■ **Material shown**
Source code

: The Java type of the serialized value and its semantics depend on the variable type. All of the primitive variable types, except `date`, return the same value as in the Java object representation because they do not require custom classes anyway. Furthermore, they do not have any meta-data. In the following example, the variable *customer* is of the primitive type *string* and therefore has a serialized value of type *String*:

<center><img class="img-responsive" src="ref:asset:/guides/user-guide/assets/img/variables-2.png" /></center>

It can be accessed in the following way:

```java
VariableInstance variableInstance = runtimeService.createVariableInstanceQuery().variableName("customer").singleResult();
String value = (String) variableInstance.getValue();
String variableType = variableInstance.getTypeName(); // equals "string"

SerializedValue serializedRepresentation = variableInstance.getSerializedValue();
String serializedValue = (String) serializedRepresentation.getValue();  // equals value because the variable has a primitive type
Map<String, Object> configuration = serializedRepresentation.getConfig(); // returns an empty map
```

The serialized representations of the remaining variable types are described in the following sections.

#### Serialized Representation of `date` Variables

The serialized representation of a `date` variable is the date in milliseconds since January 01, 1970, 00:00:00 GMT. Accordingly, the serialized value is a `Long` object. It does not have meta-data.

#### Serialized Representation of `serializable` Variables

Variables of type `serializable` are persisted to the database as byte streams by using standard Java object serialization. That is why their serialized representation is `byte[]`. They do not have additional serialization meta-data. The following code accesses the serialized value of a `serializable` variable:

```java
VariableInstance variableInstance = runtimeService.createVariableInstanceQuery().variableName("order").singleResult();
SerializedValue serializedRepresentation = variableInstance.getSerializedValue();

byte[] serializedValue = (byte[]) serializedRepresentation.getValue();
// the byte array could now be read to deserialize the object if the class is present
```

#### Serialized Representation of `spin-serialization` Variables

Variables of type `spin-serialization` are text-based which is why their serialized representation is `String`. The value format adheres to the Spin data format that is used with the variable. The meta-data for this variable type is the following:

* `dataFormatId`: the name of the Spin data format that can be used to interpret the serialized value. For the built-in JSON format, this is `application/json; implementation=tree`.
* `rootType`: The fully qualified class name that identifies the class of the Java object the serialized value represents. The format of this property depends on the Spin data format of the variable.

...

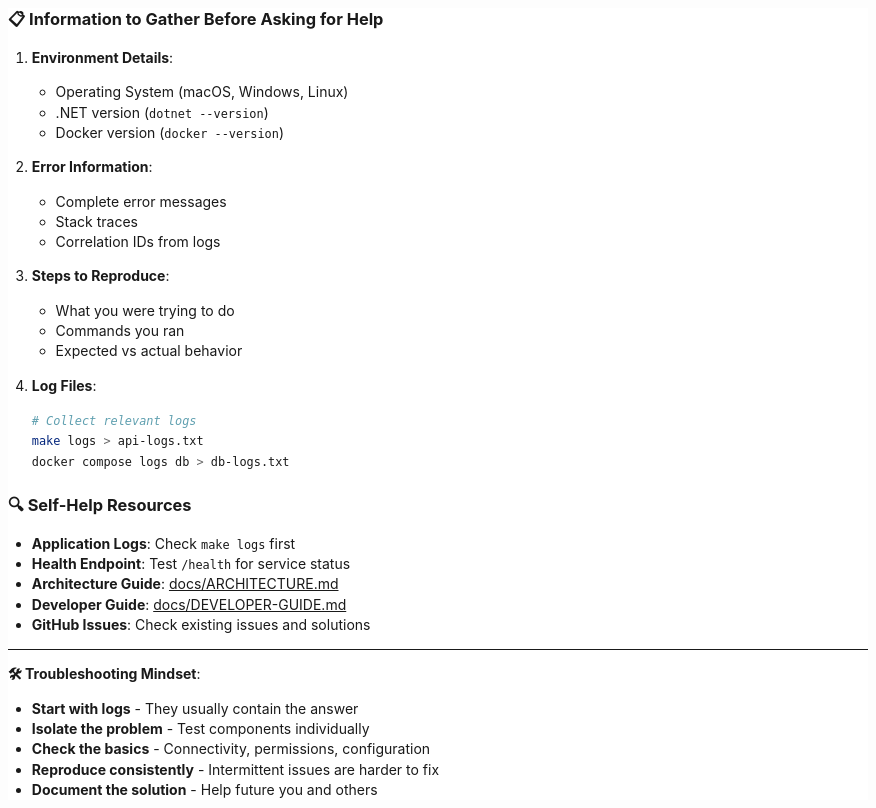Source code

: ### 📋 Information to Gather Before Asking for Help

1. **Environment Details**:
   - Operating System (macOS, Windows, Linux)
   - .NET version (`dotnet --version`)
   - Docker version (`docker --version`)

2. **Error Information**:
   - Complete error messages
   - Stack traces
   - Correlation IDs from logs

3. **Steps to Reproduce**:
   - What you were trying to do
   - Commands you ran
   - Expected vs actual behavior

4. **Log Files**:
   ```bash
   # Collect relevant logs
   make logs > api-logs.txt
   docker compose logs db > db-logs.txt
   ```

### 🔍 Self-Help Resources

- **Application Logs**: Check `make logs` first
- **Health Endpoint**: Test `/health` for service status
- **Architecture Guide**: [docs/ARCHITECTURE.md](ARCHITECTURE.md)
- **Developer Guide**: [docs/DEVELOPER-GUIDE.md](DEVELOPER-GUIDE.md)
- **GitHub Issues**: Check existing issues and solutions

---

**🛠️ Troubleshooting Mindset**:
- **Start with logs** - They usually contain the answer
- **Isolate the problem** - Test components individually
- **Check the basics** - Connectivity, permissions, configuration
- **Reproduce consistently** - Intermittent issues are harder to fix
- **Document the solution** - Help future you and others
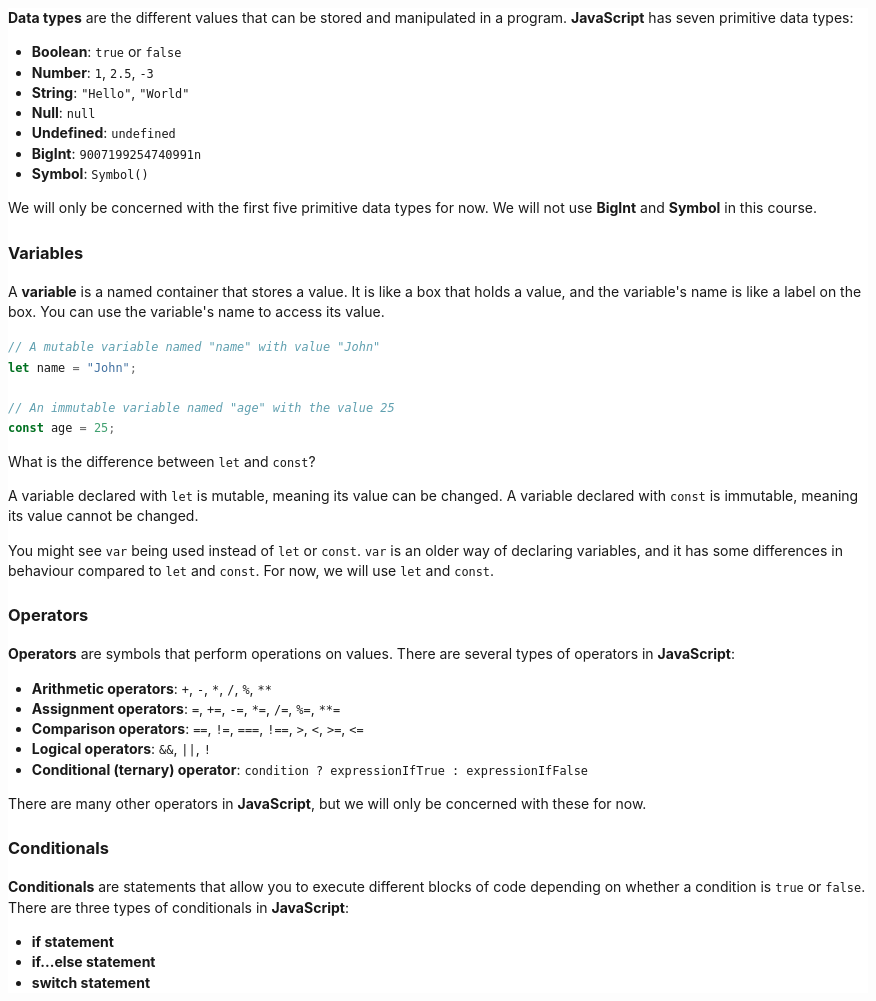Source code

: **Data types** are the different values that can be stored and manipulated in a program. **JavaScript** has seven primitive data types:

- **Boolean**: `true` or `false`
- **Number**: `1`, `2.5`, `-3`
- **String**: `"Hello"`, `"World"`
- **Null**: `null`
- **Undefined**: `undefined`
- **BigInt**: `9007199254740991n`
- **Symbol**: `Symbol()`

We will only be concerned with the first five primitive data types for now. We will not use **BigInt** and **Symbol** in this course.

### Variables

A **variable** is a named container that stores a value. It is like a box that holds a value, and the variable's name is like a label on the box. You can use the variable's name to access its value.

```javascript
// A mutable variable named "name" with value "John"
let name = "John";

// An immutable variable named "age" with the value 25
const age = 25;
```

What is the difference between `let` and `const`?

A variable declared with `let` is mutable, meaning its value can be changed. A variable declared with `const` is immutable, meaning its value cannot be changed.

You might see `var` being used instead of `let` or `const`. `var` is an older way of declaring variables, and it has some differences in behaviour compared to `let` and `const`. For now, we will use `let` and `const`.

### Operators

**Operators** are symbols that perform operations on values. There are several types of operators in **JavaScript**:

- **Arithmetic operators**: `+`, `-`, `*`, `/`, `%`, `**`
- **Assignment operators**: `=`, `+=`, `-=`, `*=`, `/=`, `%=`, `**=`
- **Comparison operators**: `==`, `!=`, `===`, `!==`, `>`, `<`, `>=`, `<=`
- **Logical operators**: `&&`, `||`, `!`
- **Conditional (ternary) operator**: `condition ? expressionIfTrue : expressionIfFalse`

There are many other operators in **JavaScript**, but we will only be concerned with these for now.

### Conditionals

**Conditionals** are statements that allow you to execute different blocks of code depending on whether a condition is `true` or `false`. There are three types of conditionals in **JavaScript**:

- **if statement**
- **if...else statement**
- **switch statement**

■ **Task directions**
The range runs from the line above containing "### Variables" to the line containing "cannot be changed.", inclusive. Restate those lines word for word and no others.

■ **Answer box**
### Variables

A **variable** is a named container that stores a value. It is like a box that holds a value, and the variable's name is like a label on the box. You can use the variable's name to access its value.

```javascript
// A mutable variable named "name" with value "John"
let name = "John";

// An immutable variable named "age" with the value 25
const age = 25;
```

What is the difference between `let` and `const`?

A variable declared with `let` is mutable, meaning its value can be changed. A variable declared with `const` is immutable, meaning its value cannot be changed.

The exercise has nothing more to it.